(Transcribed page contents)
*****

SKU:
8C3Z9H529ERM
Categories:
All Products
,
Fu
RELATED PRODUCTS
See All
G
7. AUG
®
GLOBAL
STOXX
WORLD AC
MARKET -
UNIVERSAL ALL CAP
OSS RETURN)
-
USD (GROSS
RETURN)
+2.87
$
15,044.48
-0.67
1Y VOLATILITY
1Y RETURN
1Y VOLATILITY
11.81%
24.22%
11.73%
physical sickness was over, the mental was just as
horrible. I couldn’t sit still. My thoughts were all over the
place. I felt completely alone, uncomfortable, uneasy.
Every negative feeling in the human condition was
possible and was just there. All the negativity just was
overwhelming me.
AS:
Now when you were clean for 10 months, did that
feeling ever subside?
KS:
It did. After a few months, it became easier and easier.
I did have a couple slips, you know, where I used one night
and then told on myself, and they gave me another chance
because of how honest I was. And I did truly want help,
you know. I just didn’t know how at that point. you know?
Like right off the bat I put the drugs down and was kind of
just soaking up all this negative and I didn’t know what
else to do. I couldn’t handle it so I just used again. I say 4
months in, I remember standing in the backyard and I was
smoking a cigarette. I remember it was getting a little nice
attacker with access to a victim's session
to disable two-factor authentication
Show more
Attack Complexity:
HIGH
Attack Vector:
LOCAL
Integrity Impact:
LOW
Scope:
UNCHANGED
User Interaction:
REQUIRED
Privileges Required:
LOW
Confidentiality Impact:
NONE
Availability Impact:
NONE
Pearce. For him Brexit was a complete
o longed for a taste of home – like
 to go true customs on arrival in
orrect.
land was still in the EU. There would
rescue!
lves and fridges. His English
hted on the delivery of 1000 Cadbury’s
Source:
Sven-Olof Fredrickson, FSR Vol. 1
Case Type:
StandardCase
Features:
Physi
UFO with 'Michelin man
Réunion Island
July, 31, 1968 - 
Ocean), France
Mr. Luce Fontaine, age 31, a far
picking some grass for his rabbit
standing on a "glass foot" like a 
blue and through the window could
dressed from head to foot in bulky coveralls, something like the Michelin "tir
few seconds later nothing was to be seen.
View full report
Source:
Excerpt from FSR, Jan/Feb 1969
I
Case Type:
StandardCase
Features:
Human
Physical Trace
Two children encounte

*****

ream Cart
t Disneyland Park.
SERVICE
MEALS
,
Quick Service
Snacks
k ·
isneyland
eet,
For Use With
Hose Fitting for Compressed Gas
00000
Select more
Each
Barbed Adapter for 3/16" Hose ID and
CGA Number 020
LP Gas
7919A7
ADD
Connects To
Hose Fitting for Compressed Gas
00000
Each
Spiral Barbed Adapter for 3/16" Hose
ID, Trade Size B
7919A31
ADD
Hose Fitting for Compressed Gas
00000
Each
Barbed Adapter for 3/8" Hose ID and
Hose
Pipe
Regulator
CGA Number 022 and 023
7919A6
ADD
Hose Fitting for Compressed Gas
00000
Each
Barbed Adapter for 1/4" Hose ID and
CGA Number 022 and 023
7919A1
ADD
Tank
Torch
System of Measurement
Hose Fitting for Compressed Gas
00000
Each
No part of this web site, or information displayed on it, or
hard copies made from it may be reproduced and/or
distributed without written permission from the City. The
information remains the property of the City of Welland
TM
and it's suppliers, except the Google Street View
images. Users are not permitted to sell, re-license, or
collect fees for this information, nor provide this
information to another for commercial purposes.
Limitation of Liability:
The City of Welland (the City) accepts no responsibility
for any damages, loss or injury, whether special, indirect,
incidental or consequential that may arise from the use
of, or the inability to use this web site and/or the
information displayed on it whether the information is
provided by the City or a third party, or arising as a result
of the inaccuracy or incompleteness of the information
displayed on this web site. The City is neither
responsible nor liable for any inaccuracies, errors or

*****

● EXERCISE GOAL: Go over the data above and copy every line that has the word "from" in it.

● RESPONSE FOR THIS EXERCISE:
dressed from head to foot in bulky coveralls, something like the Michelin "tir
Excerpt from FSR, Jan/Feb 1969
hard copies made from it may be reproduced and/or
distributed without written permission from the City. The
incidental or consequential that may arise from the use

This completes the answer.